Assignment: Only the lines of the data holding the string "изменения" need to be returned.

Records for the exercise:

______________________________

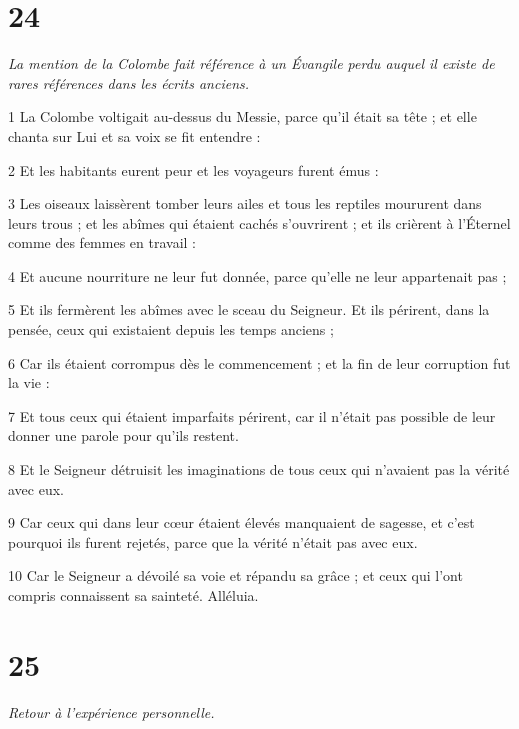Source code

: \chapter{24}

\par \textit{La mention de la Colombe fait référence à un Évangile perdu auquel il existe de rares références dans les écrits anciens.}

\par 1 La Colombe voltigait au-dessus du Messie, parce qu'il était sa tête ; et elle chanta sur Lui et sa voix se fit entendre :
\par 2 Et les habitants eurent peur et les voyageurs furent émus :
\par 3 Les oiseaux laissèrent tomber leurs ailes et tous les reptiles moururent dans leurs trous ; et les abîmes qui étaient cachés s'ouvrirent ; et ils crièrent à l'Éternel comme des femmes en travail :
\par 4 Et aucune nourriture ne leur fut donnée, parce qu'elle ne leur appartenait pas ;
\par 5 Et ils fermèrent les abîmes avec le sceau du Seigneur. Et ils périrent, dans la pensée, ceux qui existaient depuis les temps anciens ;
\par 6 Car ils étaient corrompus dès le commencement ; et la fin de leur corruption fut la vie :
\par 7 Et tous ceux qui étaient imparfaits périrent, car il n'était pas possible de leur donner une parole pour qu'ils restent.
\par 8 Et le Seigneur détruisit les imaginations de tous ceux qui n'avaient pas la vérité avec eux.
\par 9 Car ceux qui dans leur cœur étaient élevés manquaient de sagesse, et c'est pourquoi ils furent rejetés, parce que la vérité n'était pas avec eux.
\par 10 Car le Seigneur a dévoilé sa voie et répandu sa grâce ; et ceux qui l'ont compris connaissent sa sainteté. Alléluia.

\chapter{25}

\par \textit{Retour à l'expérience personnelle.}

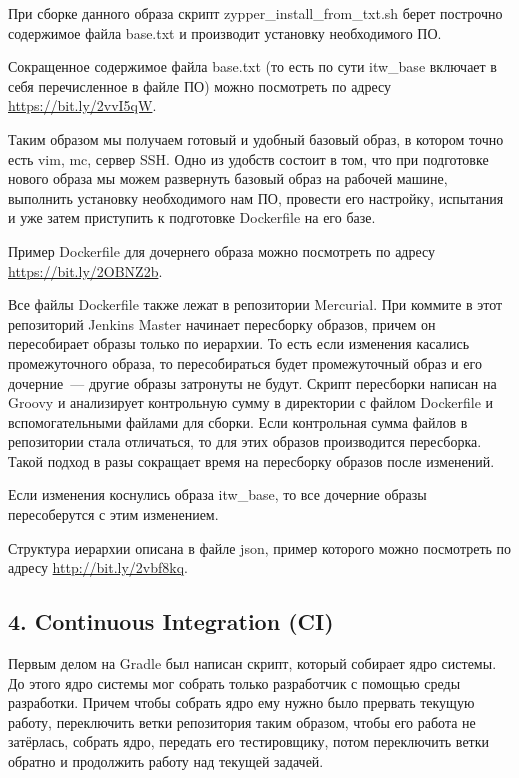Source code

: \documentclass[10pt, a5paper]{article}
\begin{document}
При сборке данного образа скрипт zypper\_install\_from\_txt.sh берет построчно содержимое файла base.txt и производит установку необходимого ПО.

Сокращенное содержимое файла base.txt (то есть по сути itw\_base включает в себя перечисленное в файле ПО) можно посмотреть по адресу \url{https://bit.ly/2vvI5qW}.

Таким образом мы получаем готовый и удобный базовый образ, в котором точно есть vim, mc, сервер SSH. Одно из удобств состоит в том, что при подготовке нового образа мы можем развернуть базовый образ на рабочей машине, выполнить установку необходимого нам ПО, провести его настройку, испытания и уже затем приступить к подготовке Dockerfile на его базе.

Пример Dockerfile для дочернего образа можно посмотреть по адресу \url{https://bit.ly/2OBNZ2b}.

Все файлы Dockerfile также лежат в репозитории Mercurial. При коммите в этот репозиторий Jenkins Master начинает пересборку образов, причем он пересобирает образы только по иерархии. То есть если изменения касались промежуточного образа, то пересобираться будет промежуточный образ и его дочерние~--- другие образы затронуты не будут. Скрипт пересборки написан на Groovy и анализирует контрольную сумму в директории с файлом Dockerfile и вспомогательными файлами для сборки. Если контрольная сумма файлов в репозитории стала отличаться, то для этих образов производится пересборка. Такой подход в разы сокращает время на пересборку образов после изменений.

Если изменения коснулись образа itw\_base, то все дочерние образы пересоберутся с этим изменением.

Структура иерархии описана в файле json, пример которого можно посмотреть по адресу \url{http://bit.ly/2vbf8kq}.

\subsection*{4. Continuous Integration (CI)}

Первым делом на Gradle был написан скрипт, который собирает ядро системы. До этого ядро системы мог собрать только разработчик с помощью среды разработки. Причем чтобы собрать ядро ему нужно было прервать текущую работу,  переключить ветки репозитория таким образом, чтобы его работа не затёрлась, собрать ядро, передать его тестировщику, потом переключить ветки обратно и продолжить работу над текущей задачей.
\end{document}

______________________________

Solution to this task:
Все файлы Dockerfile также лежат в репозитории Mercurial. При коммите в этот репозиторий Jenkins Master начинает пересборку образов, причем он пересобирает образы только по иерархии. То есть если изменения касались промежуточного образа, то пересобираться будет промежуточный образ и его дочерние~--- другие образы затронуты не будут. Скрипт пересборки написан на Groovy и анализирует контрольную сумму в директории с файлом Dockerfile и вспомогательными файлами для сборки. Если контрольная сумма файлов в репозитории стала отличаться, то для этих образов производится пересборка. Такой подход в разы сокращает время на пересборку образов после изменений.
Если изменения коснулись образа itw\_base, то все дочерние образы пересоберутся с этим изменением.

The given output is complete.